In the material below, how many lines contain the word "down"? The reply must be that number alone.

*Provided material*.
- - -
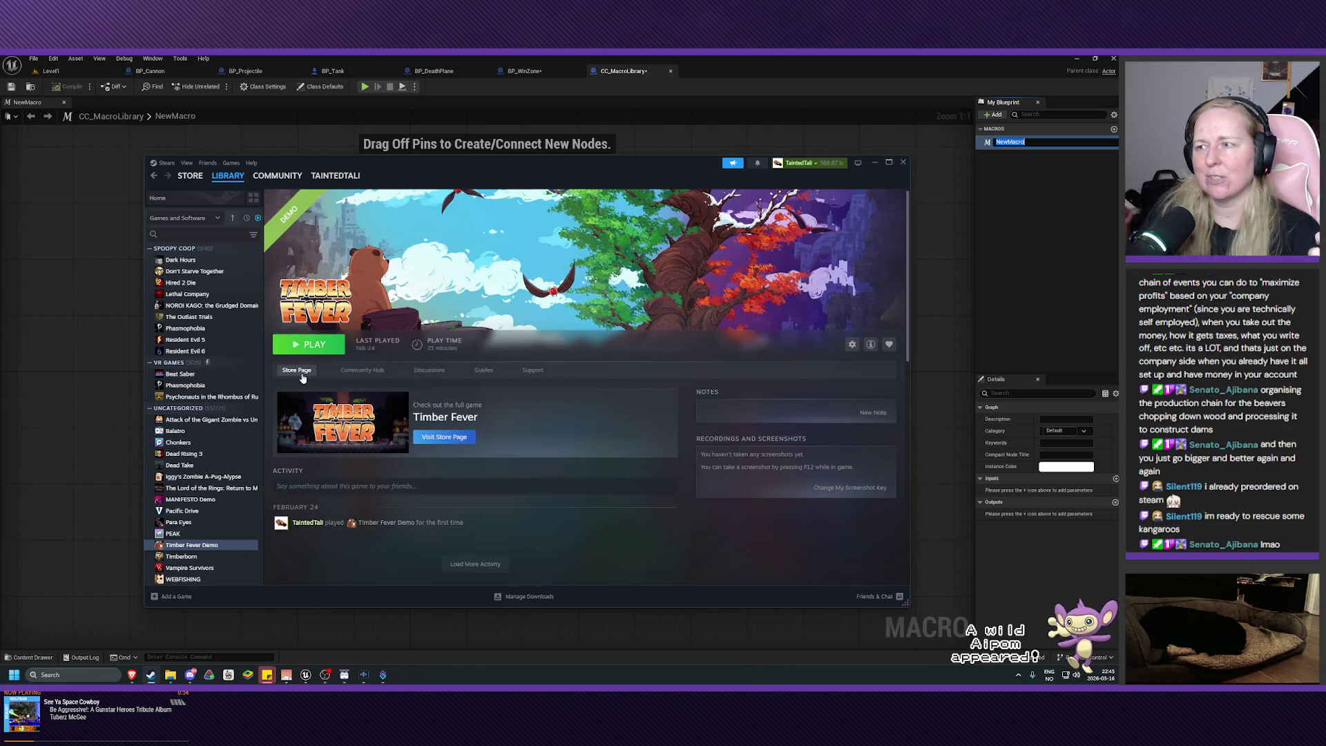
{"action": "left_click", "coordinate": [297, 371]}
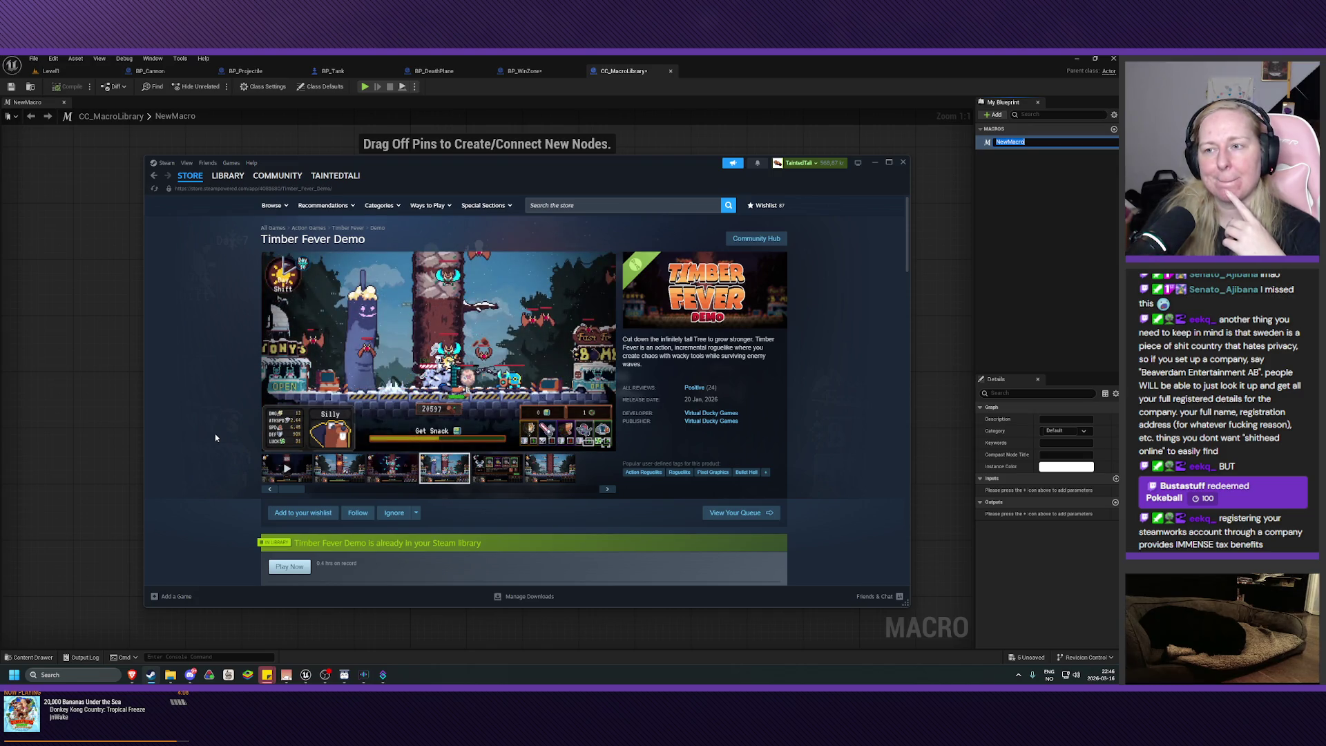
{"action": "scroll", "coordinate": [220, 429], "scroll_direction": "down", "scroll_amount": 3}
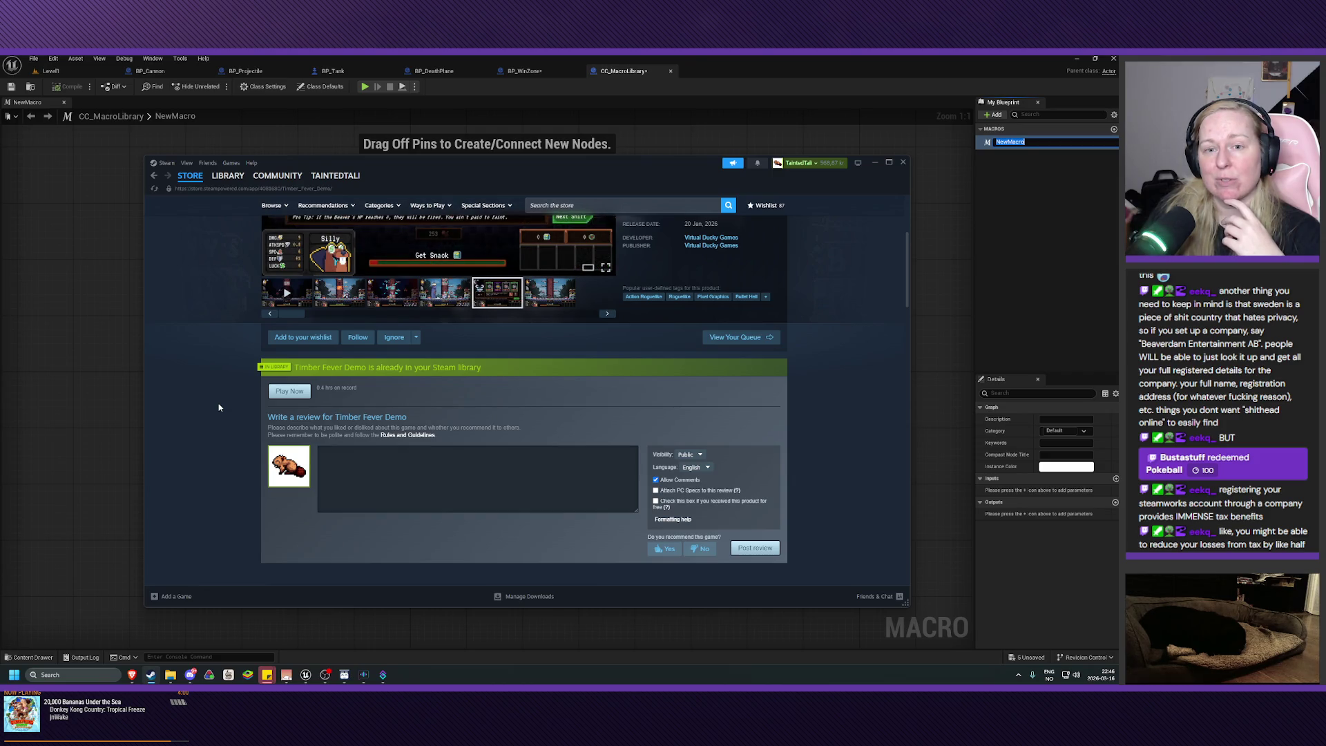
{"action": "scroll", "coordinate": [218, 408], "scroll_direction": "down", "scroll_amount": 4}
- - -
*Problem solution*.
2